Figure 4(b) shows the projection for a biennial programme; it is a little shallower than the annual one, but the reductions persist for almost the same duration. The oscillations in the ‘round by round’ waves are more prominent than in (a), and reflect the local effects of variations in the progression rates of different cancers together with the intra-individual variability in their stages at each examination time. The considerably smaller morality reductions than in (a) emphasize the fact that two year screening intervals allow many more lung cancers to progress to the incurable stage in the interim.

Possible reasons why the early portion of the projected curve does not show the anticipated time lag more clearly may include (i) the numbers of cancer-specific deaths are expected to be very small in the first few years, which lead to large uncertainty in the early portion of the rate ratio curve; (ii) the exponential form, assumed for the sojourn time distribution, does not take into account the time lag between screenings and their induced mortality reductions, (iii) the assumption of independence between an individual’s sojourn time and their post-clinical diagnosis survival time: we would expect a strong correlation, that is, a relatively fast-growing cancer would be aggressive both pre- and post-detection; and (iv) the mortality rates do not explicitly accommodate cures from cancer nor deaths from other causes.

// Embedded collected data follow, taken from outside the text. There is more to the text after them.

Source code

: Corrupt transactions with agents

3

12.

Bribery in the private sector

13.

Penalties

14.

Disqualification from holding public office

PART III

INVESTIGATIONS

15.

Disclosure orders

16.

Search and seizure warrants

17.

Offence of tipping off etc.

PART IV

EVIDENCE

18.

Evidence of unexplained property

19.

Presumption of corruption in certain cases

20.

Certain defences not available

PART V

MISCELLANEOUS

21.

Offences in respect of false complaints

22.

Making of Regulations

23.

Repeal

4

In order to deal with these front-end and back-end issues, considerably more refinements would need to be incorporated into the model, such as stage-specific sensitivities, transition rates, and survival distributions, as well as age-specific competing risks. While Zelen and colleagues, and other CISNET investigators, have indeed incorporated such refinements, they now face the reality of having to deal with the over-diagnosis that accompanies the newer screening tools, and the added model complexity and uncertainty. Instead, we are currently exploring a minimalist model that focuses only on the mortality reductions.